Work instructions:
Copy out the text read from every one of the items below, word for word and line for line, leaving out the pictures.

The data:
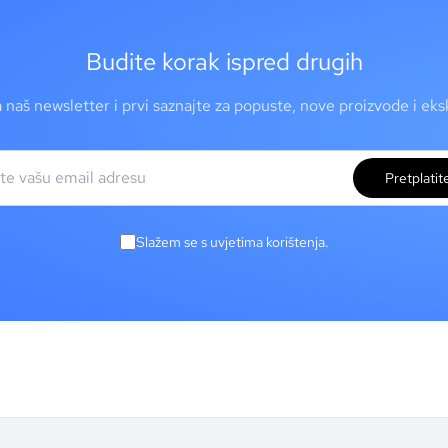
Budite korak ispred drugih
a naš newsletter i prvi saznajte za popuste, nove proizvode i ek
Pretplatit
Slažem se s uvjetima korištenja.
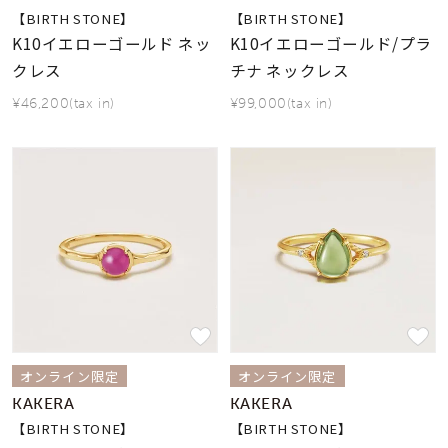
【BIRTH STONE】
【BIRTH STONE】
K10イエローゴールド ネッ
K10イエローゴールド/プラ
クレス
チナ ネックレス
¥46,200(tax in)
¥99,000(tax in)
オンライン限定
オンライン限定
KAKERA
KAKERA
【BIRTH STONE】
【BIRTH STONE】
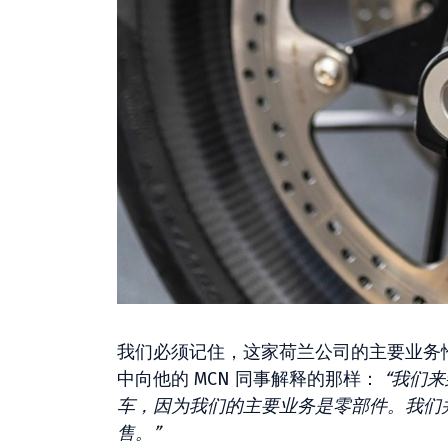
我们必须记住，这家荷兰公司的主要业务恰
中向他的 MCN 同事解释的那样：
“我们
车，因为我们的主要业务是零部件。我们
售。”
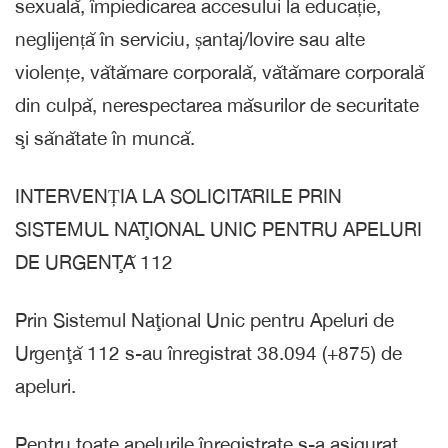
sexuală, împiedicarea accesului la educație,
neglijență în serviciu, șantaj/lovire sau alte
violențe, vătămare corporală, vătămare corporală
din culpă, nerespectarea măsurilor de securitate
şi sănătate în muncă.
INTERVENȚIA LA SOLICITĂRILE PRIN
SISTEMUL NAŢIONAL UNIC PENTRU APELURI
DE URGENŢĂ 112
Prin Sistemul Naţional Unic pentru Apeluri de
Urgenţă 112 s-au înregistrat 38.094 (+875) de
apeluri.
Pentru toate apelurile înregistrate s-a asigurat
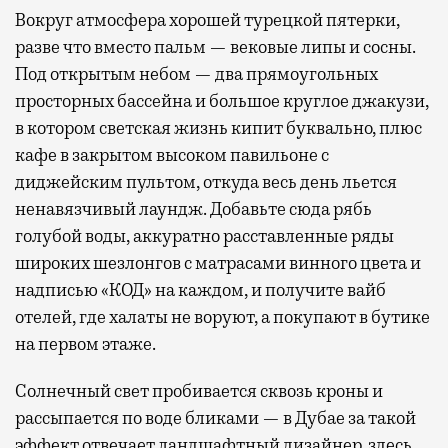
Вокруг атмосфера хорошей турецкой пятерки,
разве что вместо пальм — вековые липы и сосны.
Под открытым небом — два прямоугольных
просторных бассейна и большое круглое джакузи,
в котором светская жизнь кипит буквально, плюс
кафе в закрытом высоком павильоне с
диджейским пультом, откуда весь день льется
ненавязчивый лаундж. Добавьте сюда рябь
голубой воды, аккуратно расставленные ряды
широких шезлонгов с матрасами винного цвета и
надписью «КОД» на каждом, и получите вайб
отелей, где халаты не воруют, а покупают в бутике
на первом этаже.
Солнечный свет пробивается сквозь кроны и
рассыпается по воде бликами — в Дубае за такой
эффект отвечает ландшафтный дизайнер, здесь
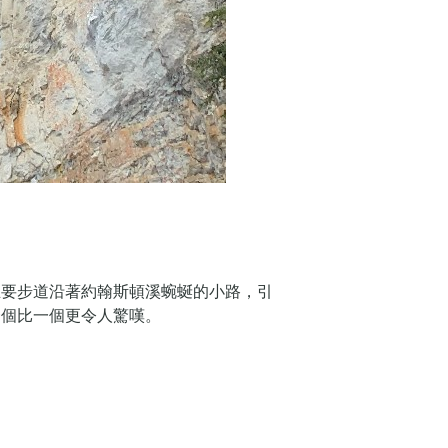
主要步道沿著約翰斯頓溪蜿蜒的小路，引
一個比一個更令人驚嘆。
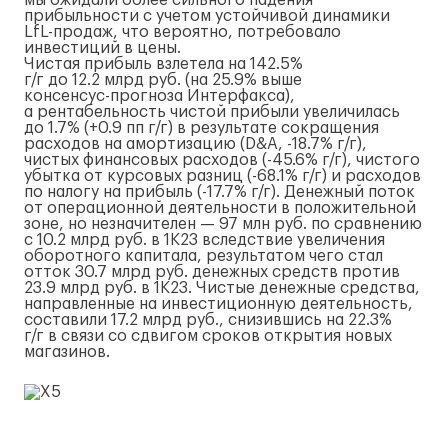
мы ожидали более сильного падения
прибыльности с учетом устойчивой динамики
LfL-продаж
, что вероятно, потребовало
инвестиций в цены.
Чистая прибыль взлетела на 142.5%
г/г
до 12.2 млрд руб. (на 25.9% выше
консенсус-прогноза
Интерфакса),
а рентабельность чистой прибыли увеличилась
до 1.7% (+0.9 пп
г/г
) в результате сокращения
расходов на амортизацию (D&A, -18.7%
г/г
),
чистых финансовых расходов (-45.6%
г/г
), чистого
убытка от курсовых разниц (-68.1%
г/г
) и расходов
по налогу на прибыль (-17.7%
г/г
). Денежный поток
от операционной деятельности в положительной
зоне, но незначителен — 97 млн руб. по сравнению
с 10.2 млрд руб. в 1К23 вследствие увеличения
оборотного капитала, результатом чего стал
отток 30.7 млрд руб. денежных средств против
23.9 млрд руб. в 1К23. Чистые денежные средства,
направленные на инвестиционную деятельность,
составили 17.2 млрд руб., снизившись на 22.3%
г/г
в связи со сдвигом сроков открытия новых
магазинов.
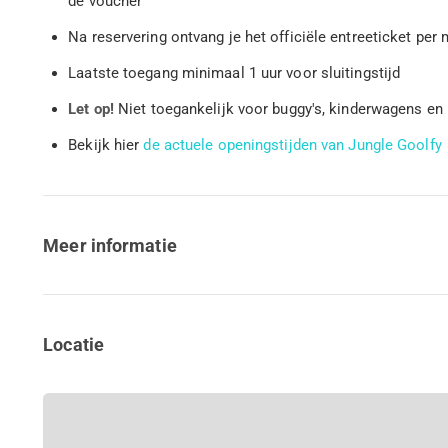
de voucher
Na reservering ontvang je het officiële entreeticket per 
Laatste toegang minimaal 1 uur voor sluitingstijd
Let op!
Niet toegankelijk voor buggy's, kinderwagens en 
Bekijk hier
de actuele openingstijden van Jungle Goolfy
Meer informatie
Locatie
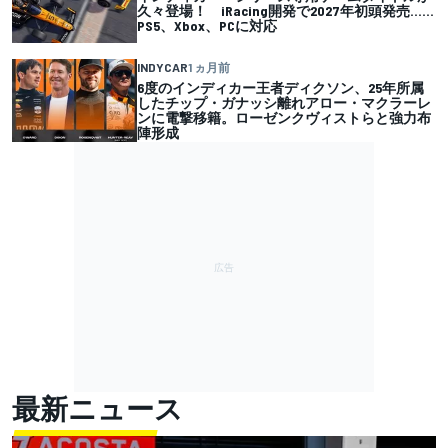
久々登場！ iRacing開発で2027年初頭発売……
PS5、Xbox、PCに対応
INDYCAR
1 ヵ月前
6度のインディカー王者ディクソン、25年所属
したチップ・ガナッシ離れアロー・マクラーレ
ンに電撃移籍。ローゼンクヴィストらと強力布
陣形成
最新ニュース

Response:
Budite korak ispred drugih
a naš newsletter i prvi saznajte za popuste, nove proizvode i ek
Pretplatit
Slažem se s uvjetima korištenja.
【BIRTH STONE】
【BIRTH STONE】
K10イエローゴールド ネッ
K10イエローゴールド/プラ
クレス
チナ ネックレス
¥46,200(tax in)
¥99,000(tax in)
オンライン限定
オンライン限定
KAKERA
KAKERA
【BIRTH STONE】
【BIRTH STONE】
我们必须记住，这家荷兰公司的主要业务恰
中向他的 MCN 同事解释的那样：
“我们
车，因为我们的主要业务是零部件。我们
售。”
sexuală, împiedicarea accesului la educație,
neglijență în serviciu, șantaj/lovire sau alte
violențe, vătămare corporală, vătămare corporală
din culpă, nerespectarea măsurilor de securitate
şi sănătate în muncă.
INTERVENȚIA LA SOLICITĂRILE PRIN
SISTEMUL NAŢIONAL UNIC PENTRU APELURI
DE URGENŢĂ 112
Prin Sistemul Naţional Unic pentru Apeluri de
Urgenţă 112 s-au înregistrat 38.094 (+875) de
apeluri.
Pentru toate apelurile înregistrate s-a asigurat
Вокруг атмосфера хорошей турецкой пятерки,
разве что вместо пальм — вековые липы и сосны.
Под открытым небом — два прямоугольных
просторных бассейна и большое круглое джакузи,
в котором светская жизнь кипит буквально, плюс
кафе в закрытом высоком павильоне с
диджейским пультом, откуда весь день льется
ненавязчивый лаундж. Добавьте сюда рябь
голубой воды, аккуратно расставленные ряды
широких шезлонгов с матрасами винного цвета и
надписью «КОД» на каждом, и получите вайб
отелей, где халаты не воруют, а покупают в бутике
на первом этаже.
Солнечный свет пробивается сквозь кроны и
рассыпается по воде бликами — в Дубае за такой
эффект отвечает ландшафтный дизайнер, здесь
主要步道沿著約翰斯頓溪蜿蜒的小路，引
一個比一個更令人驚嘆。
мы ожидали более сильного падения
прибыльности с учетом устойчивой динамики
LfL-продаж
, что вероятно, потребовало
инвестиций в цены.
Чистая прибыль взлетела на 142.5%
г/г
до 12.2 млрд руб. (на 25.9% выше
консенсус-прогноза
Интерфакса),
а рентабельность чистой прибыли увеличилась
до 1.7% (+0.9 пп
г/г
) в результате сокращения
расходов на амортизацию (D&A, -18.7%
г/г
),
чистых финансовых расходов (-45.6%
г/г
), чистого
убытка от курсовых разниц (-68.1%
г/г
) и расходов
по налогу на прибыль (-17.7%
г/г
). Денежный поток
от операционной деятельности в положительной
зоне, но незначителен — 97 млн руб. по сравнению
с 10.2 млрд руб. в 1К23 вследствие увеличения
оборотного капитала, результатом чего стал
отток 30.7 млрд руб. денежных средств против
23.9 млрд руб. в 1К23. Чистые денежные средства,
направленные на инвестиционную деятельность,
составили 17.2 млрд руб., снизившись на 22.3%
г/г
в связи со сдвигом сроков открытия новых
магазинов.
de voucher
Na reservering ontvang je het officiële entreeticket per 
Laatste toegang minimaal 1 uur voor sluitingstijd
Let op!
Niet toegankelijk voor buggy's, kinderwagens en 
Bekijk hier
de actuele openingstijden van Jungle Goolfy
Meer informatie
Locatie
久々登場！ iRacing開発で2027年初頭発売……
PS5、Xbox、PCに対応
INDYCAR
1 ヵ月前
6度のインディカー王者ディクソン、25年所属
したチップ・ガナッシ離れアロー・マクラーレ
ンに電撃移籍。ローゼンクヴィストらと強力布
陣形成
最新ニュース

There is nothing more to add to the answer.